Nineteen of the last 21 Masters champions have played in Sunday's final pairing. Realistically, anyone going to sleep Saturday night within five shots of the lead has to think himself capable of shooting a round that could have him in Butler Cabin putting on a green jacket Sunday evening.
Let's take a look at the top nine players on the leaderboard and try to separate the true contenders from the pretenders before they tee it up on Sunday.
Four golfers are tied for sixth, four-under par, at the conclusion of play on Saturday. That puts them five shots behind the leader, Peter Hanson.
We'll take them in alphabetical order, which means first up is a real surprise, Padraig Harrington.
Harrington has pretty much slipped off the radar since winning three of six major championships from the 2007 British Open Championship (repeating the following year) through the 2008 PGA Championship.
Since that PGA title, Harrington has been winless in 65 straight events. And, truth be told, we wouldn't be talking about him now except for the fact that after standing one-over par after the 12th hole on Saturday, Harrington seemingly stepped through a time warp and birdied 13 through 16, settled for par on 17 and concluded his improbable run with another birdie on 18. That finish gave him a career-equaling low Masters round of 68.
Padraig does have three top-10 finishes at Augusta but none since 2008. For about 75 minutes on Saturday, the magic was back.
To assume it will continue on Sunday would just be unrealistic.
Mahan has lofted the winner's trophy in two of the last four PGA events, so he knows how to win.
This is only Hunter's sixth Masters, but he's got two top-10 finishes in the last three years to show for his efforts at Augusta.
This year he has played the par fives seven-under par, one of the keys to winning the Masters. He also finished strongly on Saturday, playing a bogey-free back nine three-under par.
After two even-par rounds on Thursday and Friday, Mahan has things going in the right direction. If he can equal his Masters' career-best 66 on Sunday, he could well find himself in the hunt.
Henrik Stenson has played 54 holes of golf thus far in this Masters. He can be forgiven, though, if he has trouble not dwelling on one in particular as he goes to sleep on Saturday night.
Henrik was the first-day leader all by himself as he stepped to the 18th tee. Eight shots later (a quadruple bogey), that lead was a distant memory.
Stenson was able to put that disaster behind him on Friday, shooting a second-straight 71. Following that with a 70 on Saturday, Stenson is one of only three players to go under par in all three rounds (Bubba Watson and Matt Kuchar are the other two).
What doesn't bode well for Henrik starting Sunday, however, is he has failed to break 70 in his first 21 rounds at Augusta.
Hard to make a case for this one of the two Swedes on the leaderboard.
Westwood has developed a reputation for being in the bridal party but never saying, "I do" at the majors.

* _Supplied records_:
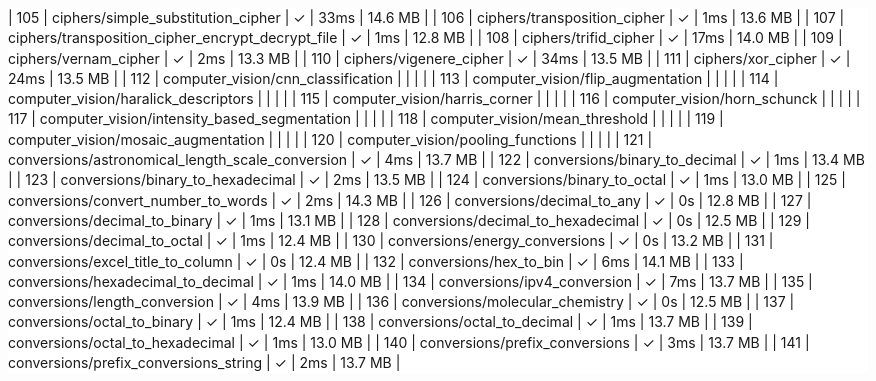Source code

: | 105 | ciphers/simple_substitution_cipher | ✓ | 33ms | 14.6 MB |
| 106 | ciphers/transposition_cipher | ✓ | 1ms | 13.6 MB |
| 107 | ciphers/transposition_cipher_encrypt_decrypt_file | ✓ | 1ms | 12.8 MB |
| 108 | ciphers/trifid_cipher | ✓ | 17ms | 14.0 MB |
| 109 | ciphers/vernam_cipher | ✓ | 2ms | 13.3 MB |
| 110 | ciphers/vigenere_cipher | ✓ | 34ms | 13.5 MB |
| 111 | ciphers/xor_cipher | ✓ | 24ms | 13.5 MB |
| 112 | computer_vision/cnn_classification |   |  |  |
| 113 | computer_vision/flip_augmentation |   |  |  |
| 114 | computer_vision/haralick_descriptors |   |  |  |
| 115 | computer_vision/harris_corner |   |  |  |
| 116 | computer_vision/horn_schunck |   |  |  |
| 117 | computer_vision/intensity_based_segmentation |   |  |  |
| 118 | computer_vision/mean_threshold |   |  |  |
| 119 | computer_vision/mosaic_augmentation |   |  |  |
| 120 | computer_vision/pooling_functions |   |  |  |
| 121 | conversions/astronomical_length_scale_conversion | ✓ | 4ms | 13.7 MB |
| 122 | conversions/binary_to_decimal | ✓ | 1ms | 13.4 MB |
| 123 | conversions/binary_to_hexadecimal | ✓ | 2ms | 13.5 MB |
| 124 | conversions/binary_to_octal | ✓ | 1ms | 13.0 MB |
| 125 | conversions/convert_number_to_words | ✓ | 2ms | 14.3 MB |
| 126 | conversions/decimal_to_any | ✓ | 0s | 12.8 MB |
| 127 | conversions/decimal_to_binary | ✓ | 1ms | 13.1 MB |
| 128 | conversions/decimal_to_hexadecimal | ✓ | 0s | 12.5 MB |
| 129 | conversions/decimal_to_octal | ✓ | 1ms | 12.4 MB |
| 130 | conversions/energy_conversions | ✓ | 0s | 13.2 MB |
| 131 | conversions/excel_title_to_column | ✓ | 0s | 12.4 MB |
| 132 | conversions/hex_to_bin | ✓ | 6ms | 14.1 MB |
| 133 | conversions/hexadecimal_to_decimal | ✓ | 1ms | 14.0 MB |
| 134 | conversions/ipv4_conversion | ✓ | 7ms | 13.7 MB |
| 135 | conversions/length_conversion | ✓ | 4ms | 13.9 MB |
| 136 | conversions/molecular_chemistry | ✓ | 0s | 12.5 MB |
| 137 | conversions/octal_to_binary | ✓ | 1ms | 12.4 MB |
| 138 | conversions/octal_to_decimal | ✓ | 1ms | 13.7 MB |
| 139 | conversions/octal_to_hexadecimal | ✓ | 1ms | 13.0 MB |
| 140 | conversions/prefix_conversions | ✓ | 3ms | 13.7 MB |
| 141 | conversions/prefix_conversions_string | ✓ | 2ms | 13.7 MB |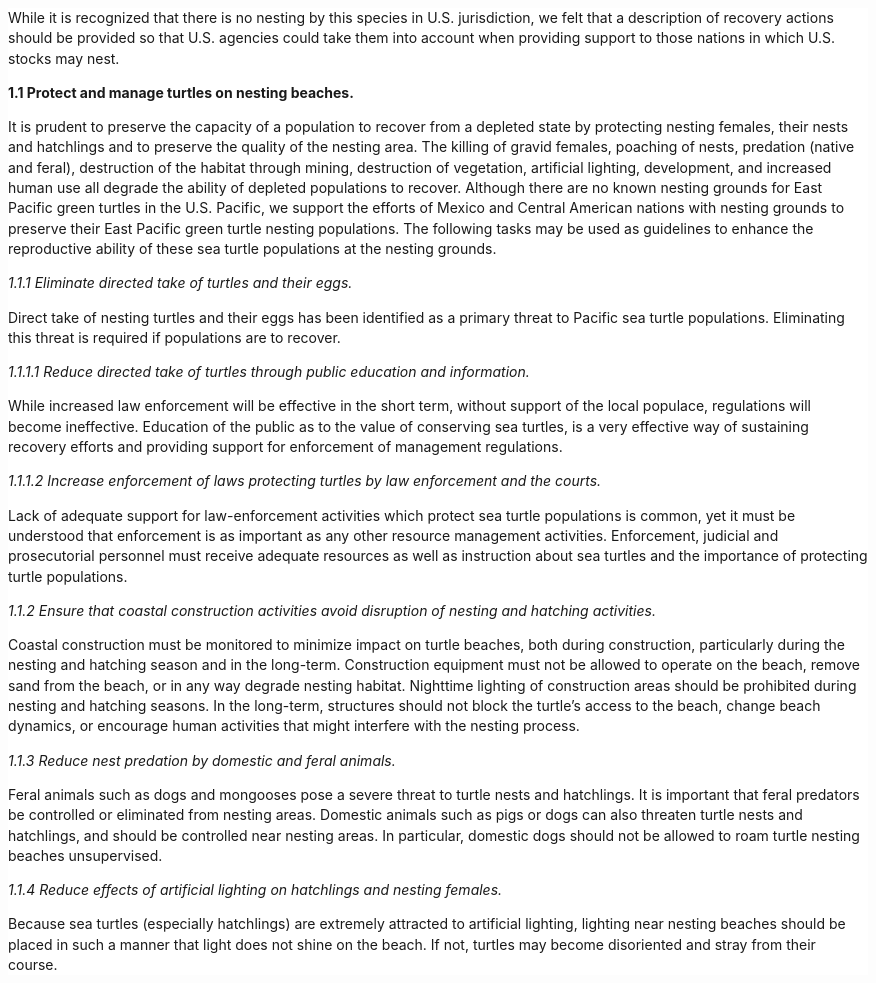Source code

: While it is recognized that there is no nesting by this species in U.S. jurisdiction, we felt that a description of recovery actions should be provided so that U.S. agencies could take them into
account when providing support to those nations in which U.S. stocks may nest.

__1.1 Protect and manage turtles on nesting beaches.__

It is prudent to preserve the capacity of a population to recover from a depleted state by protecting nesting females, their nests and hatchlings and to preserve the quality of the nesting area. The killing of gravid females, poaching of nests, predation (native and feral), destruction of the habitat through mining, destruction of vegetation, artificial lighting, development, and increased human use all degrade the ability of depleted populations to recover. Although there are no known nesting grounds for East Pacific green turtles in the U.S. Pacific, we support the efforts of Mexico and Central American nations with nesting grounds to preserve their East Pacific green turtle nesting populations. The following tasks may be used as guidelines to enhance the reproductive ability of these sea turtle populations at the nesting grounds.

_1.1.1 Eliminate directed take of turtles and their eggs._

Direct take of nesting turtles and their eggs has been identified as a primary threat to Pacific sea turtle populations. Eliminating this threat is required if populations are to recover.

_1.1.1.1 Reduce directed take of turtles through public education and information._

While increased law enforcement will be effective in the short term, without support of the local populace, regulations will become ineffective. Education of the public as to the value of conserving sea turtles, is a very effective way of sustaining recovery efforts and providing support for enforcement of management regulations.

_1.1.1.2 Increase enforcement of laws protecting turtles by law enforcement and the courts._

Lack of adequate support for law-enforcement activities which protect sea turtle populations is common, yet it must be understood that enforcement is as important as any other resource management activities. Enforcement, judicial and prosecutorial personnel must receive adequate resources as well as instruction about sea turtles and the importance of protecting turtle populations.

_1.1.2 Ensure that coastal construction activities avoid disruption of nesting and hatching activities._

Coastal construction must be monitored to minimize impact on turtle beaches, both during construction, particularly during the nesting and hatching season and in the long-term.  Construction equipment must not be allowed to operate on the beach, remove sand from the beach, or in any way degrade nesting habitat. Nighttime lighting of construction areas should be prohibited during nesting and hatching seasons. In the long-term, structures should not block the turtle’s access to the beach, change beach dynamics, or encourage human activities that might interfere with the nesting process.

_1.1.3 Reduce nest predation by domestic and feral animals._

Feral animals such as dogs and mongooses pose a severe threat to turtle nests and hatchlings. It is important that feral predators be controlled or eliminated from nesting areas. Domestic animals such as pigs or dogs can also threaten turtle nests and hatchlings, and should be controlled near nesting areas. In particular, domestic dogs should not be allowed to roam turtle nesting beaches unsupervised.

_1.1.4 Reduce effects of artificial lighting on hatchlings and nesting females._

Because sea turtles (especially hatchlings) are extremely attracted to artificial lighting, lighting near nesting beaches should be placed in such a manner that light does not shine on the beach. If not, turtles may become disoriented and stray from their course.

* _Explore the material_:
a – Answer these questions from the Masters article:
(i) Who led after play on Saturday?
(ii) How many straight events had Padraig Harrington gone without a win since his 2008 PGA Championship title?
(iii) In how many of his first rounds at Augusta had Henrik Stenson failed to break 70?
b – Please reproduce the Masters article starting with "This is only" and going on through "a distant memory.".
c – Carry on with the Masters article from the point where it stops.
The records come from a separate source.

* _Answers by item number_:
a –
(i) Peter Hanson
(ii) 65
(iii) 21

b –
This is only Hunter's sixth Masters, but he's got two top-10 finishes in the last three years to show for his efforts at Augusta.
This year he has played the par fives seven-under par, one of the keys to winning the Masters. He also finished strongly on Saturday, playing a bogey-free back nine three-under par.
After two even-par rounds on Thursday and Friday, Mahan has things going in the right direction. If he can equal his Masters' career-best 66 on Sunday, he could well find himself in the hunt.
Henrik Stenson has played 54 holes of golf thus far in this Masters. He can be forgiven, though, if he has trouble not dwelling on one in particular as he goes to sleep on Saturday night.
Henrik was the first-day leader all by himself as he stepped to the 18th tee. Eight shots later (a quadruple bogey), that lead was a distant memory.

c –
Lee owns 33 titles here and abroad and knocked on the door of a coveted major championship three times last year, finishing third at the U.S. Open, eighth at the PGA and 11th at the Masters.
He has shot his Masters-low 67 once in each of the last three years. A second one on Sunday, or better, could put him right there again.
But in all likelihood, that'll be him, three or four to the right of the groom in the wedding photo.
If the former Georgia Tech golfer is going to win this Masters, chances are it will be in a playoff. Kuchar owns three career PGA Tour victories, and the last two have come via the playoff route.
Matt has never cracked the top 20 at Augusta. His play this week has been steady, if not spectacular. Over the last 50 holes he has only three bogies.
Kuchar will need to shoot his best round ever at Augusta to have a chance on Sunday. To date he hasn't bettered 68. That won't get it done.
About 95 percent of Saturday's players would like to have Bubba's tee-to-green game.
Bubba has birdied five of the last six par fives and will need to continue that run on Sunday if he is to contend for this Masters championship.
The biggest problem likely facing Watson in the fourth round is the continuing drying out of Augusta National's greens. Bubba's putting has looked very tentative at times the past three days. While pin placements will be in their familiar fourth-round positions, some of which are very accessible, a player struggling with his putting through the first three rounds doesn't figure to reverse that trend on Sunday at Augusta.
With the exception of Phil Mickelson, or maybe Hunter Mahan, Bubba Watson seems the guy most likely to be able to go very low at Augusta on Sunday. It probably won't happen, but if someone's going to break Nick Price's and Greg Norman's course record 63 someday, Bubba's as good a bet as there is right now.
Of the top three players on the leaderboard, Louis Oosthuizen is the most-recent winner of a major championship. He also owns the most orthodox swing of the threesome, something that should, in theory at least, benefit him in pressure-filled situations.
The 2010 British Open Championship winner, Oosthuizen has a reputation on tour for being unflappable. At St.Andrews, Oosthuizen won by seven shots, not really testing his nerves. Sunday will mark the first time in his four Masters' visits that Louis will be playing the fourth round.
No Masters winner has ever won in his fourth attempt after missing the cut in his first three tries.
Momentum and experience. Everything points to Phil being a prohibitive favorite.
It's been three 18-hole rounds thus far, but to understand how Phil has gotten to eight-under par, one shot off the lead, the 54 holes break into three distinctive, but not equal, segments. For the first 10 holes of the Masters he was four-over par. For the next 35 he was six under. And for the last nine on what's known as "Moving Day," Phil definitely moved, going another six under par.
In 19 of the last 21 years the Masters winner has come from the final pairing. Want another one? In all four of Mickelson's major championships he has begun Sunday in the last group. And, if you're reading this, you probably know that three of those four championships came right here at Augusta.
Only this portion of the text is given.